Dasar wanita dan egonya.

TING TONG

"Ya ampun Devan ada tamu. Bia raku yang buka karena aku sedang bahagia sekarang." Gea berjalan kea rah pintu dan Devan hanya memerhatikannya dari jauh.

"Sebentar," Gea setengah berteriak. Bel terus berbunyi tanpa henti seolah tamu ini tidak bisa menunggu.

Pintu pun terbuka memperlihatkan sosok yang lelaki tampan yang Gea cintai. Satang raut wajahnya sepertinya dia akan meledak.

"Apa kabar, bitch?"

Gea berdiri. Tatapannya tak berkedip. Benarkah Digo menjemputnya. Ah romantic sekali.

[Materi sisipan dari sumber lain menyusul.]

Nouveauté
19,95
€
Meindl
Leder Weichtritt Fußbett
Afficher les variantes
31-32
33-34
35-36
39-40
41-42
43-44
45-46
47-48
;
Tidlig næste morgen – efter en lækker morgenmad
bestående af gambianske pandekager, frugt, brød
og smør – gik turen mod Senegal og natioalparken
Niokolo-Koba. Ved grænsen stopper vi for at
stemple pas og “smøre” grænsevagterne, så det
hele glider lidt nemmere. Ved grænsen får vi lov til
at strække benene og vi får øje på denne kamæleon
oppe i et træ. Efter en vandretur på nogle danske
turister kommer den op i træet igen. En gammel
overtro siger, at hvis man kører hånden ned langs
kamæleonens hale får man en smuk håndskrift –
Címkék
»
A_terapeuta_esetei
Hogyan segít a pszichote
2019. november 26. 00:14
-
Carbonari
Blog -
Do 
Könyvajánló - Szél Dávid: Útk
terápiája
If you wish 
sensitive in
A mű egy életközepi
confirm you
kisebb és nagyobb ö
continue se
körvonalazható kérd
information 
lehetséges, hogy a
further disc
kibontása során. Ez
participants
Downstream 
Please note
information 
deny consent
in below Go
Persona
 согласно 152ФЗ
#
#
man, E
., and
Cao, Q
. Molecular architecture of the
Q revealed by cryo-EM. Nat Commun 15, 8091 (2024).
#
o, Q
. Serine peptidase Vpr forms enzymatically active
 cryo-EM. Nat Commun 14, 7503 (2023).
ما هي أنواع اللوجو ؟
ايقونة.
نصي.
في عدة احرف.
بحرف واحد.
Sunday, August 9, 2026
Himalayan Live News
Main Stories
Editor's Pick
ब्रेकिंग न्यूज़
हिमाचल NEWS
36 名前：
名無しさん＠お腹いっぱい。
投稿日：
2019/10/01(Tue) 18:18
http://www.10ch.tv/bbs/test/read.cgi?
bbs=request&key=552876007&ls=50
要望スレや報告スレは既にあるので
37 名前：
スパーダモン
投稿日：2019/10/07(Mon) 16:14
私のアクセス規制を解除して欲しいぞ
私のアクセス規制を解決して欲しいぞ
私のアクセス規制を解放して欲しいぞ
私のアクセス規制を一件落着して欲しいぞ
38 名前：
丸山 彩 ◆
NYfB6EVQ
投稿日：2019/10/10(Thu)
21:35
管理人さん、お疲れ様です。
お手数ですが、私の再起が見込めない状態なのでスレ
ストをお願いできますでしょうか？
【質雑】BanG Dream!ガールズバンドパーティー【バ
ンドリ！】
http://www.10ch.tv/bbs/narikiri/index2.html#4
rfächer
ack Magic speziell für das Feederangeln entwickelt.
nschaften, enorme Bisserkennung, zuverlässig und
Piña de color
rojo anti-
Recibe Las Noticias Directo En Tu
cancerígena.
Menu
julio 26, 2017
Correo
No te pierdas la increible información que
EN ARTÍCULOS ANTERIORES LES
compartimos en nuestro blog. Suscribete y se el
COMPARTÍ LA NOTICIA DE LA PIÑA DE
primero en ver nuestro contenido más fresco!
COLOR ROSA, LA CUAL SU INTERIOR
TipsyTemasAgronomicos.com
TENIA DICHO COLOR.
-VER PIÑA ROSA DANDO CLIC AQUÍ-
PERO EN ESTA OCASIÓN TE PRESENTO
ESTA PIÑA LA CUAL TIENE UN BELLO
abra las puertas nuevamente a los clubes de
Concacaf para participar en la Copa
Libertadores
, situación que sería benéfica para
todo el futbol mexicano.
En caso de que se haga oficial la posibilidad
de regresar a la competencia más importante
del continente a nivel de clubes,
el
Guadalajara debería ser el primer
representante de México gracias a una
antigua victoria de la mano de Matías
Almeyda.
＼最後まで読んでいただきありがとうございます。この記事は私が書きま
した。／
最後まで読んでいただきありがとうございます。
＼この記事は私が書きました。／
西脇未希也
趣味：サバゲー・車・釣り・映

"Siapa saying?" Tanya Devan dari dalam lalu memeluk Gea dari belakang.

"Maaf Anda siapa?"

Digo tersenyum meremehkan lelaki ini. "Saya bos wanita yang tengah mendapat perlakuan tak senonoh dari Anda." Wajahnya mengeras mendapati lelaki ini memeluk Gea posesif.

"OH bos kamu ya saying?"

Sayang gundulmu, batin Gea.

"Perkenalkan," Devan menjulurkan tangan kanannya. "Saya adalah kekasih Gea. Calon suaminya."